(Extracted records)
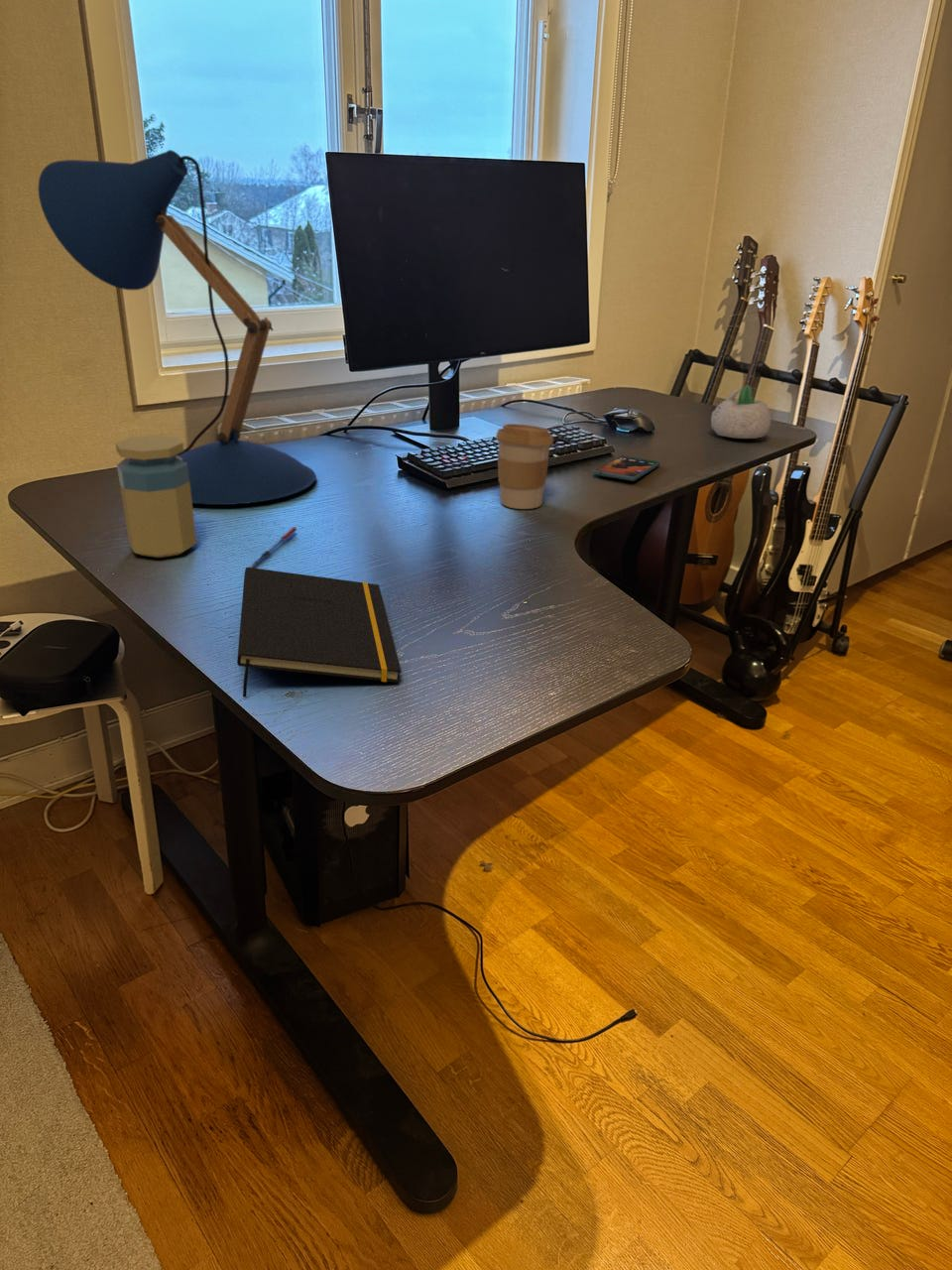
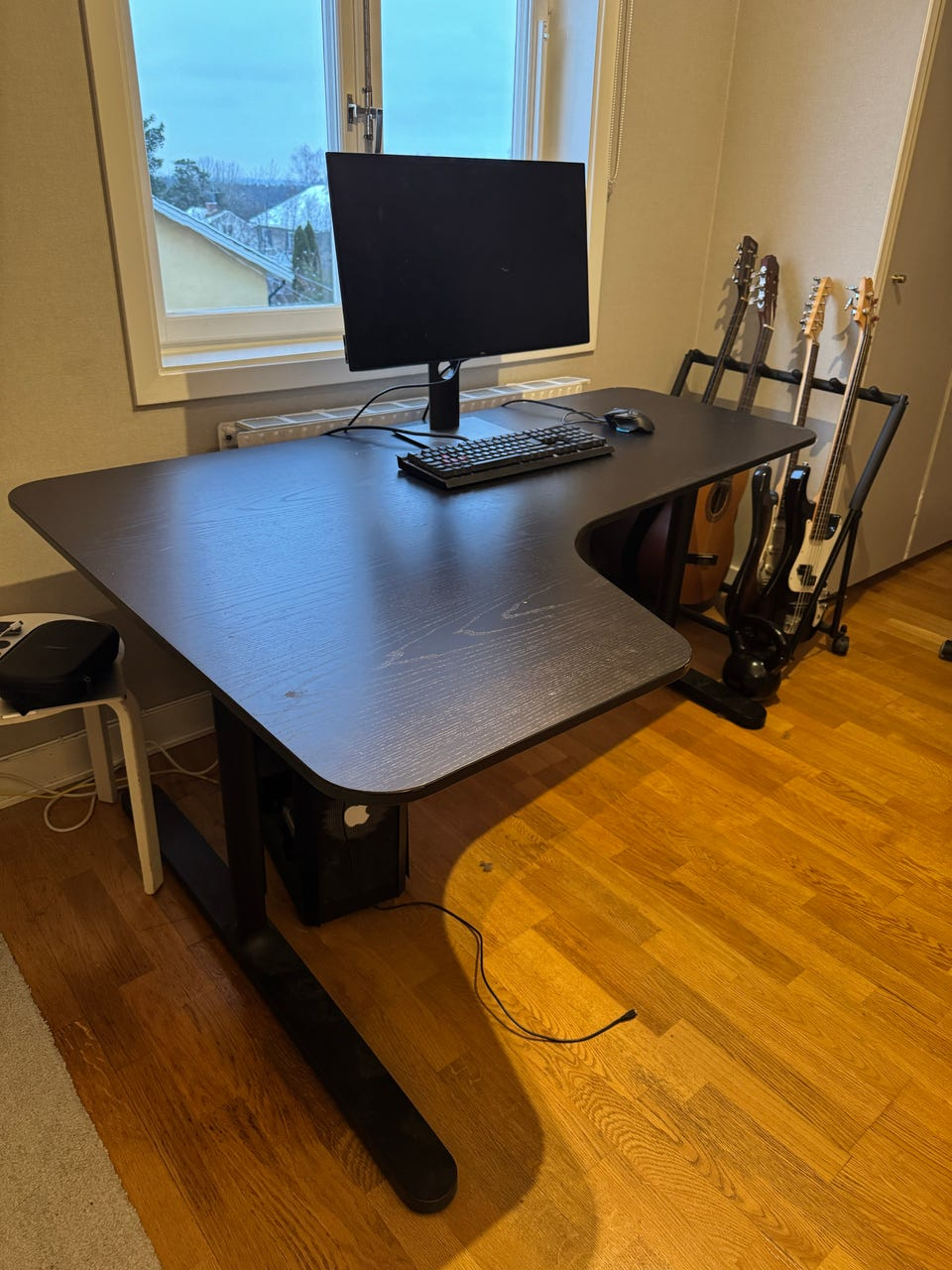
- coffee cup [495,423,554,510]
- jar [114,434,198,559]
- notepad [236,567,402,698]
- pen [249,526,297,569]
- smartphone [592,454,660,482]
- succulent planter [710,384,772,440]
- desk lamp [37,149,317,506]
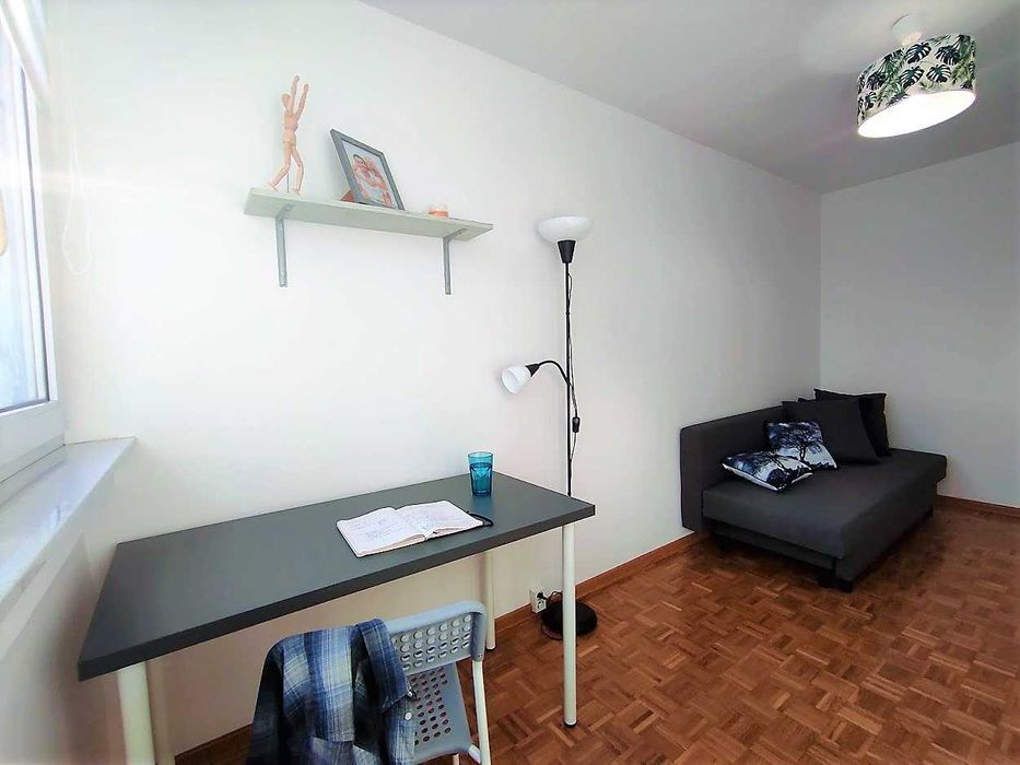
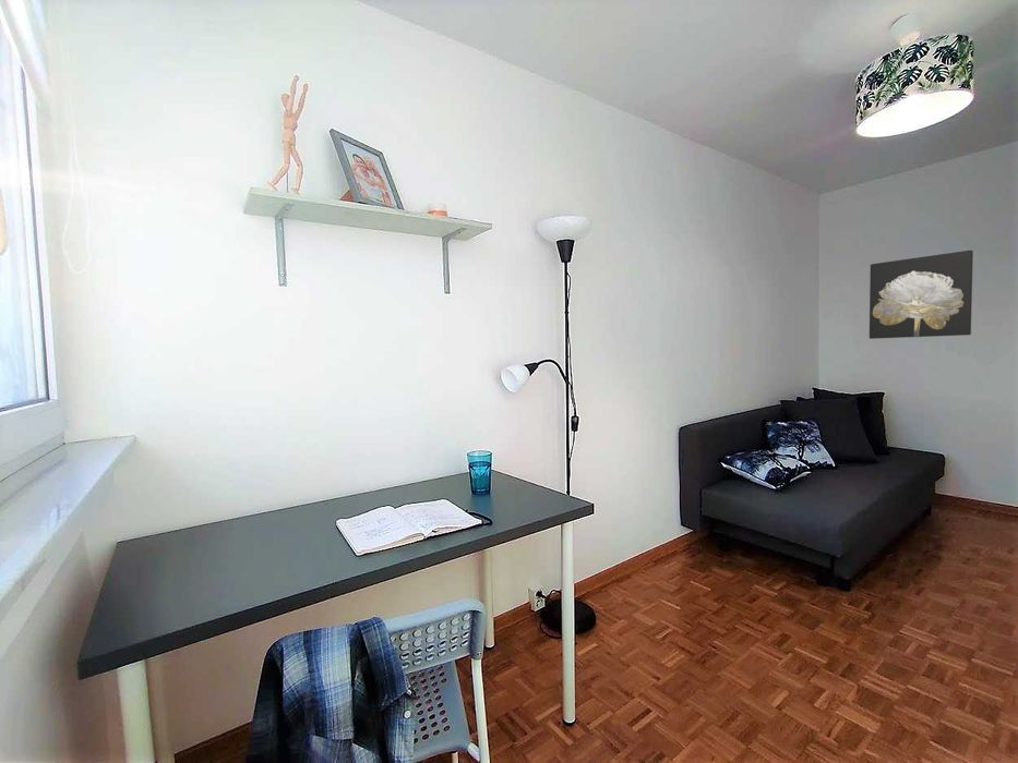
+ wall art [869,250,974,340]
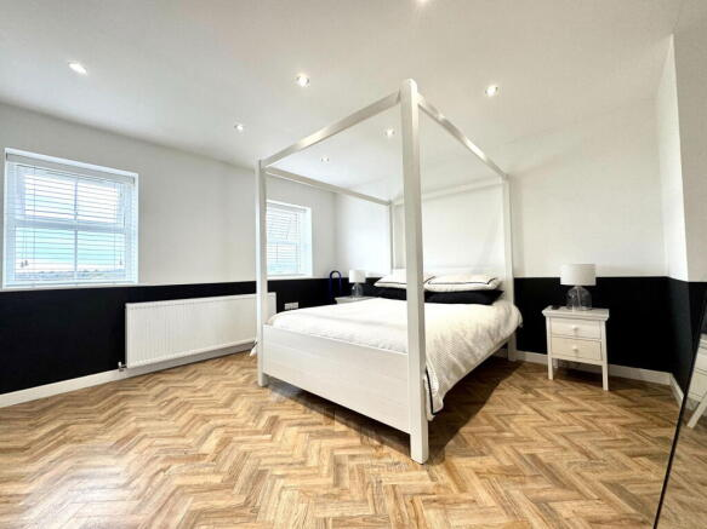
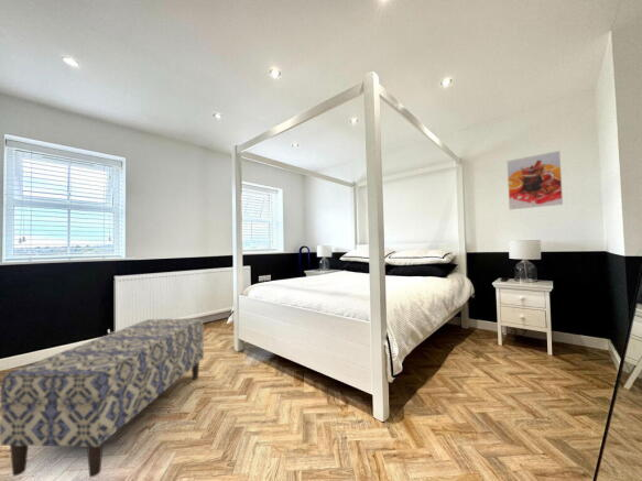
+ bench [0,318,205,478]
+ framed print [505,150,564,210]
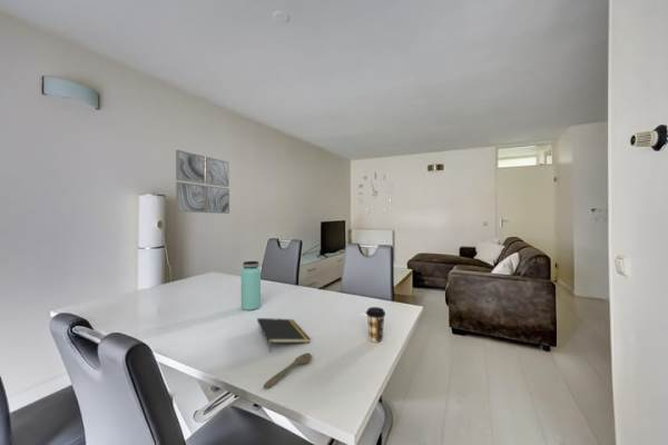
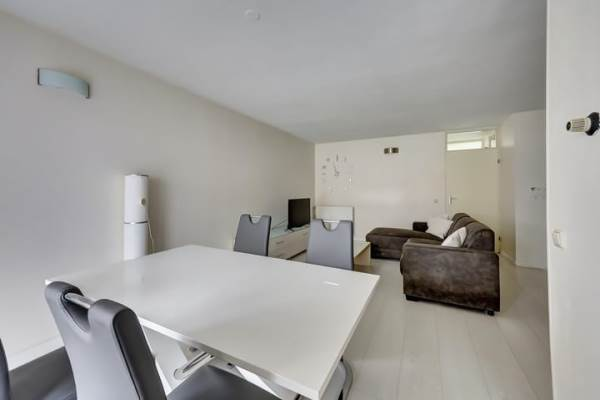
- bottle [240,260,262,312]
- coffee cup [365,306,386,344]
- wall art [175,149,230,215]
- spoon [263,352,313,389]
- notepad [256,317,312,353]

[Exercise prompt]
Beginning with the first entry above, reproduce every line verbatim until the line with "wall art [869,250,974,340]", which is included too; omit pictures.

[Output for this task]
- coffee cup [495,423,554,510]
- jar [114,434,198,559]
- notepad [236,567,402,698]
- pen [249,526,297,569]
- smartphone [592,454,660,482]
- succulent planter [710,384,772,440]
- desk lamp [37,149,317,506]
+ wall art [869,250,974,340]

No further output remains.